*** Stored data ***
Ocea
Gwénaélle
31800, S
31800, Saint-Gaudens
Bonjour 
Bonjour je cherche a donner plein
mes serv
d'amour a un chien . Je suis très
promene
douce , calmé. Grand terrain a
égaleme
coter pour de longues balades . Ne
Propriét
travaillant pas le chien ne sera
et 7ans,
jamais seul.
***
*** Stored data ***
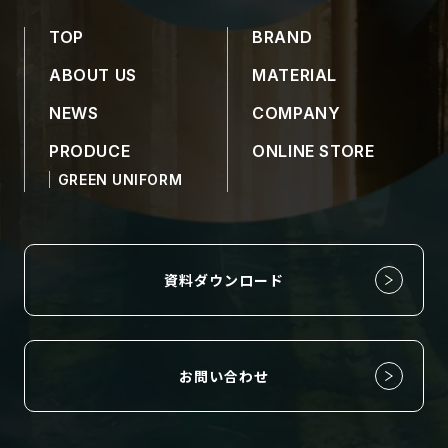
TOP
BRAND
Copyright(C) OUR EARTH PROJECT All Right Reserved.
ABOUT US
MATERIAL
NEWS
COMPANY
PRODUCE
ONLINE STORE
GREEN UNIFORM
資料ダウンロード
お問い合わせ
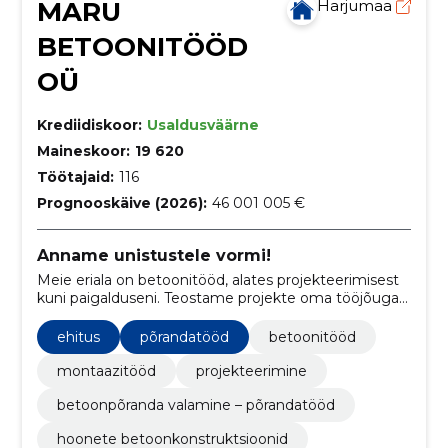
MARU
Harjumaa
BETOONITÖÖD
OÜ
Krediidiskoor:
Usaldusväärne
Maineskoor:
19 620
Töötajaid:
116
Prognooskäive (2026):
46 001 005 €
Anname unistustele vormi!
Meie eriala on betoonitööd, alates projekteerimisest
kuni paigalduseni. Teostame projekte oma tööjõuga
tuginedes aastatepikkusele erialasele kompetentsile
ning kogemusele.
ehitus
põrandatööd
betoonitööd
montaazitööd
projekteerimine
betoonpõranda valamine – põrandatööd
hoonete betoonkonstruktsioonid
***
*** Stored data ***
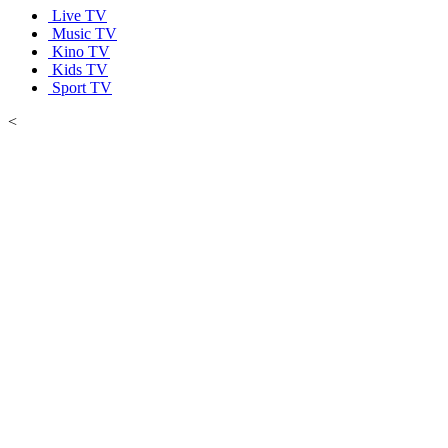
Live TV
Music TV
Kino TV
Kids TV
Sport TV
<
***
> [Your instructions] Locate every line in the data above that contains the word "chien", treating uppercase and lowercase letters as different.

> [Exercise result]
d'amour a un chien . Je suis très
travaillant pas le chien ne sera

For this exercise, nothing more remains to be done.